What this task involves: Pull every line that includes the word "servicio" from the data.

[Transcribed page contents]
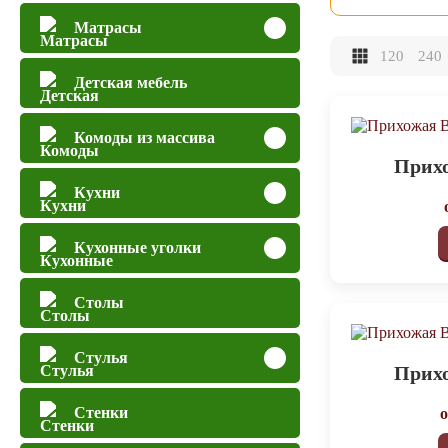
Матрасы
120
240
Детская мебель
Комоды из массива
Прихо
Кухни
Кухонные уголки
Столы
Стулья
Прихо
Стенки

---

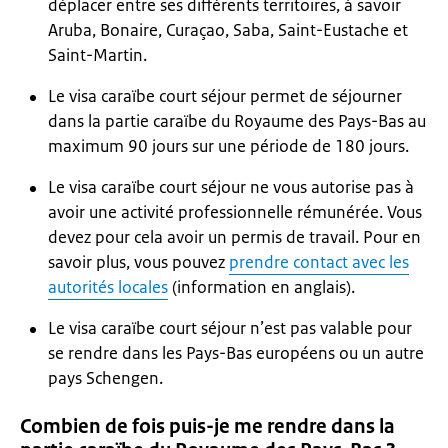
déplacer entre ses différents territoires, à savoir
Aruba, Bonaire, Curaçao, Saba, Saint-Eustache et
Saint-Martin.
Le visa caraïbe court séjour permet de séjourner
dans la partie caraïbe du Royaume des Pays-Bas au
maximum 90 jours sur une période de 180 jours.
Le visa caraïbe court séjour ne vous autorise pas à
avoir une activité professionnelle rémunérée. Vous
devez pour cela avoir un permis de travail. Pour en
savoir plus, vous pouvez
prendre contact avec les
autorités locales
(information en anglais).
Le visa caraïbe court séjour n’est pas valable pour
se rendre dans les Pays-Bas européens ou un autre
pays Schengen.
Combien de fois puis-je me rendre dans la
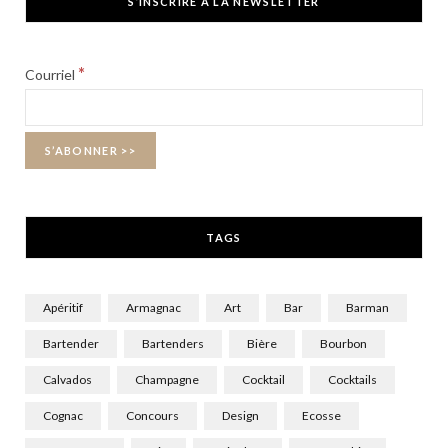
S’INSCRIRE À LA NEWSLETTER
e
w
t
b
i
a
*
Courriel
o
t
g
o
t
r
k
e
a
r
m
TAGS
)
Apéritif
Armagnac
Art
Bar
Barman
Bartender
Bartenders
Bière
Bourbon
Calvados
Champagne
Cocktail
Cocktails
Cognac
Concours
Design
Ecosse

==

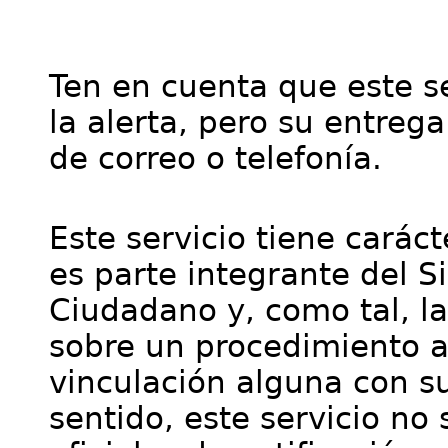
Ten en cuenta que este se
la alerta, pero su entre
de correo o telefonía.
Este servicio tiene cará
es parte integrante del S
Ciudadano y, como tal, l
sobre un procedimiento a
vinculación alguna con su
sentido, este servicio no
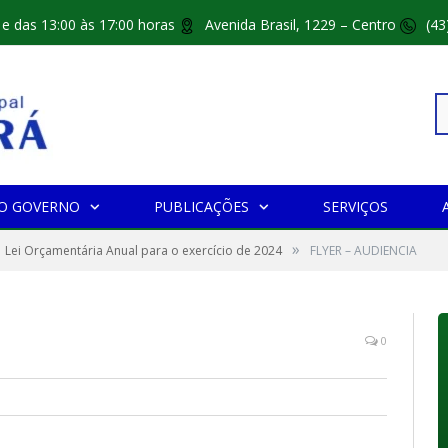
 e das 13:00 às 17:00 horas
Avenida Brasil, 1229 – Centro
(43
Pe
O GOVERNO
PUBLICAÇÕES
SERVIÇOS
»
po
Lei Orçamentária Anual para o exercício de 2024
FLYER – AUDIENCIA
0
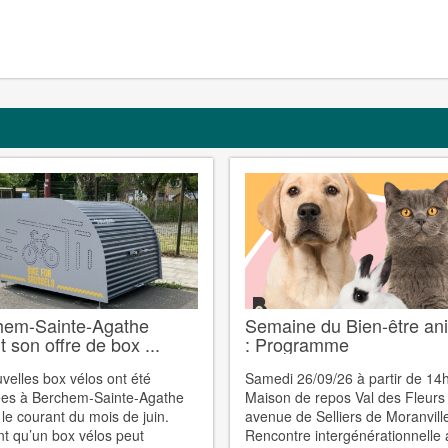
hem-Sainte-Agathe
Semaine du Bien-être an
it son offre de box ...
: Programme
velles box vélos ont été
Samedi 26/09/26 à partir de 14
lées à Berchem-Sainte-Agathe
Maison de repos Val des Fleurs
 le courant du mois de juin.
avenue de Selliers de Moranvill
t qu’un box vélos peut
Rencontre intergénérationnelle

Response box:
Este servicio tiene cará
sentido, este servicio no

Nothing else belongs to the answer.